In response to the requirements of the Companies Act, King IV and in terms of its charter, the Committee can report as follows:

  • The scope, independence and objectivity of the external auditors was reviewed;
  • The audit firm Ernst and Young Inc. and audit partner Roger Hillen, are, in the Committee’s opinion, independent of the Group.
  • They have been proposed to the shareholders for approval to be the Group’s external auditor for the 2018 financial year;
  • On an ongoing basis, the Committee reviews and approves the fees proposed by the external auditors;
  • The appointment of the external auditor complies with the Companies Act, as amended, and with all other legislation relating to the appointment of external auditors;
  • The nature and extent of non-audit services provided by the external auditors has been reviewed to ensure that the fees for such services do not become so significant as to call into question their independence;
  • The nature and extent of future non-audit services have been defined and pre-approved;
  • No reportable irregularities were identified and reported by the external auditors to the Committee;
  • The Committee is satisfied that the internal financial controls of the Divisions and Group operated effectively throughout the year ended December 2017 and can be relied upon. In addition, the Committee is satisfied with the Group’s accounting policies and that these have been appropriately and consistently applied throughout the year ended December 2017;
  • The Committee reviewed this Integrated Annual Report and the audited consolidated Group Annual Financial Statements of Massmart Holdings Limited for the year ended 31 December 2017, and recommended them to the Board for approval;
  • As at the date of this report, no complaints have been received relating to accounting practices and internal audit of the Group or to the content or auditing of the Group’s Annual Financial Statements, or to any related matter; and
  • The Massmart website ( has a link enabling the general public to lodge complaints with the Committee. Since establishing this functionality in 2009, no complaints have been received.

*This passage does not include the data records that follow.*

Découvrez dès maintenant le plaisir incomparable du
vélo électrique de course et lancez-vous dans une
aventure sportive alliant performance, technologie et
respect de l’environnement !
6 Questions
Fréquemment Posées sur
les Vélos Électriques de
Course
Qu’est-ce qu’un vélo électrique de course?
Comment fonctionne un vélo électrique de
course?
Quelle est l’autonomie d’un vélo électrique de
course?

In the execution of its statutory duties and in accordance with its charter, the Committee effectively discharged its responsibilities over the past financial year.


Chris Seabrooke
Chairman of the Audit Committee
29 March 2018



More information on the Audit Committee’s roles and responsibilities can be found here.

The Audit Committee comprises:

Mr Chris Seabrooke*
Committee Chairman and Independent non-Executive Director
Mr Kuseni Dlamini ^
Independent non-Executive Director and Chairman of the Board – alternate member Dr Lulu Gwagwa
Independent non-Executive Director
Ms Phumzile Langeni
Independent non-Executive Director


* Mr Chris Seabrooke was appointed Chairman of the Audit Committee on 13 September 2017.

^ Mr Kuseni Dlamini resigns as alternate member of the Audit Committee with effect
from 25 May 2018.

Mr Moses Kgosana was the Chairman and a member of the Audit Committee until his resignation from the Board and the Committee on 13 September 2017.